We’re Starving

I ate really well on Sunday. It’s my day to rest and worship with my family, so I ate several huge, vitamin-filled meals. Someone served the food to me, too, so what’s better than that? I didn’t even have to make it for myself, so by the end of the day, I was fat and happy. Then Monday came, and even though I’m off on Mondays, I filled my day with a MILLION things I needed to do for the week. The hunger pangs started toward the end of the day, so I ate a little snack to get me by, and then I kept going full speed ahead. No slowing down, y’all!  Tuesday and Wednesday were CRAZY work days, so food just wasn’t top priority. Wednesday night, after trying to worship God in choir practice with a hurting head and growling stomach, I finally drank a little milk and called it a day. Thursday rolled around and between running a  business, getting a little fitness in, and studying  schoolwork with my daughter, I just had no time to eat. My blood sugar was dangerously low, and I knew it because I was “hangrily” snapping at everyone in my path…but I was BUSY taking care of them and me, so there was no time for sustenance. Gotta focus on what’s important. I just drank a Route 44 ice water and pressed on. Friday came(It’s a blur. I never even saw the sun that day!) and rolled on to Saturday, and by this time, I was so hungry, I was starting to hallucinate. I was seeing things that weren’t there and missing things that were. I was trying to fill the need for food with a million other things, but my body NEEDED good food.  When I was almost dead, Sunday came. So, I ate. I ate not to enjoy the food, (because by this time, it kind of hurt to eat) but because I wanted the food to come through for me and get me back on track. I really just wanted the food because the food could do something for me. 

Crazy, right? Now, let’s be real. I have NEVER eaten this way in my entire life. I’m not about to skip a meal! But I HAVE read the Word this way. For years, in my early Christian walk, I would alternately run to and from the Word of God, depending on what I felt like I needed at the time. At best, I was lazy in my discipline of reading and at worst, dangerously close to being blasphemously self-serving. I was walking around confused, disoriented, and blown around by every wind and doctrine. I was starving. Jesus fought Satan in Matthew by quoting Deuteronomy 8:3. “But he answered, “It is written, “‘Man shall not live by bread alone, but by every word that comes from the mouth of God.’” (Matthew 4:4 ESV) Ok. So if Jesus Himself fought Satan with the sword of the Word, it must be a pretty powerful weapon, yes? Why was it still sitting on my shelf? 

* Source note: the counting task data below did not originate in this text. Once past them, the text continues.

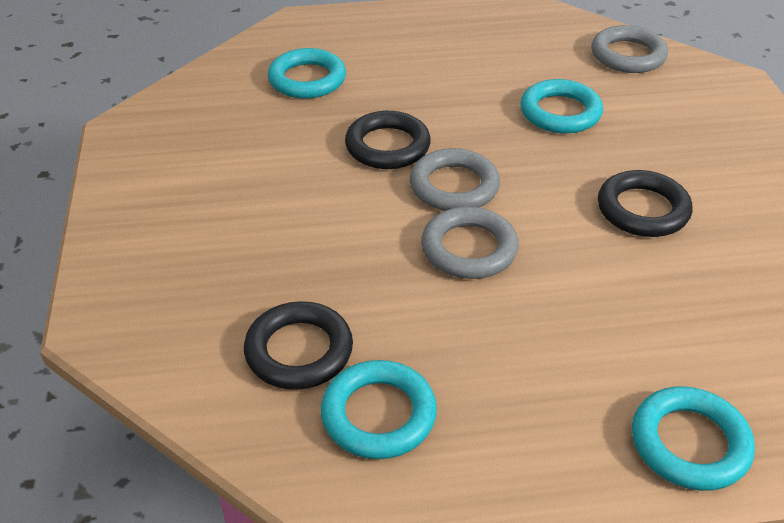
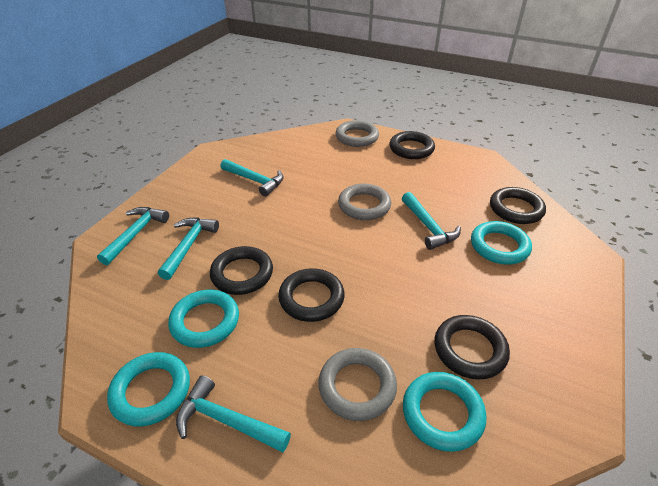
black ring: 3 -> 5
turquoise hammer: 0 -> 5

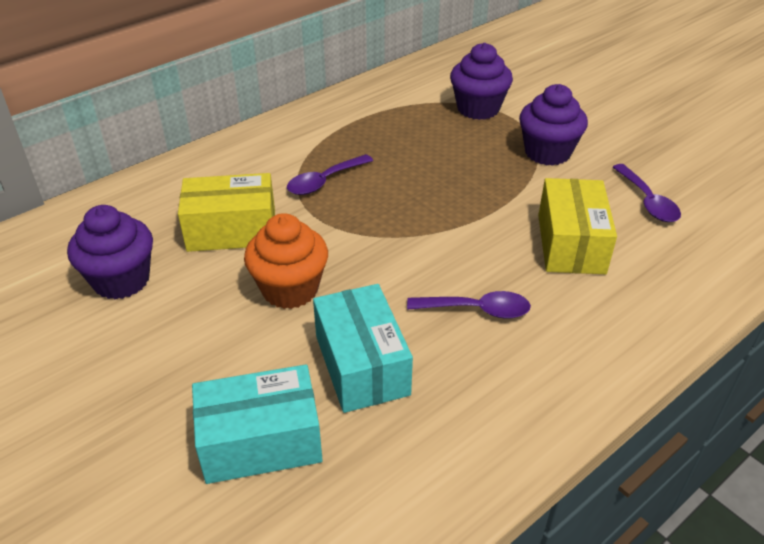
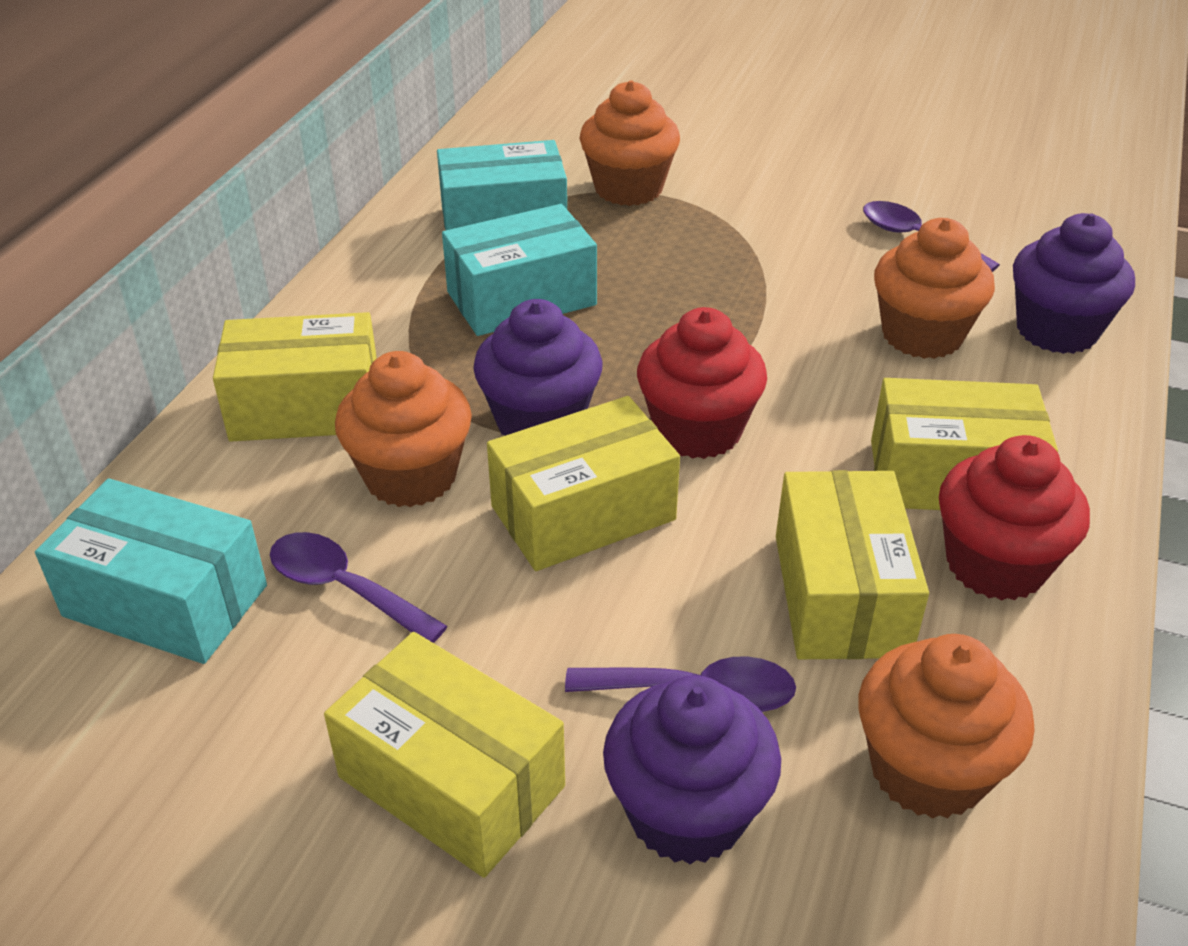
orange cupcake: 1 -> 4
red cupcake: 0 -> 2
turquoise box: 2 -> 3
yellow box: 2 -> 5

I was hungry to KNOW God. And I came to the realization that He wanted me to know Him. Your God, Who desires to be known by you. What a concept! Could it be that the Word was really about Hero worship, and the hero wasn’t me?!  In a desperate plea to the Lord, I remembered James 1:5-6. So I just flipped to that Scripture and read it as a prayer. “If any of you lacks wisdom, let him ask God, who gives generously to all without reproach, and it will be given him. But let him ask in faith, with no doubting, for the one who doubts is like a wave of the sea that is driven and tossed by the wind.”

(James 1:5-6 ESV)

That’s all I knew to do. I asked the Spirit to teach me. I didn’t need any more of my own “wisdom.” I needed the inspired, infallible Word of God. And slowly, God began to answer that prayer. Suddenly, the Word became my True North, the food I couldn’t live without…“Your words were found, and I ate them, and your words became to me a joy and the delight of my heart, for I am called by your name, O Lord, God of hosts.”

(Jeremiah 15:16 ESV)

God could (and has every right to) demand full allegiance with NO proof of His nature. He could remain a complete mystery, and still He would be every bit God. But, in His great grace and mercy, He provides for us a way to intimately know Him, to walk victorious lives on earth while serving Him, and to encourage us that the very best is yet to come. “…for while bodily training is of some value, godliness is of value in every way, as it holds promise for the present life and also for the life to come.”

(1 Timothy 4:8 ESV)

So, let’s quit demanding to be fed like children. Let’s get off the milk and move on to the meat. Let’s pull up a chair and dig into the absolute feast that is the Word, instead of eating crumbs left behind by someone else. We wouldn’t deny our bodies the good food it needs to live, so why are we allowing our souls to be depleted to starvation? 

Let’s be a people of God who are no longer starving!

5 Replies to “We’re Starving”

  1. Jamie always has such insight and such a way with words. Thank you, Jamie for sharing the need for the Word! Yes, it’s more important than food!! Love you!!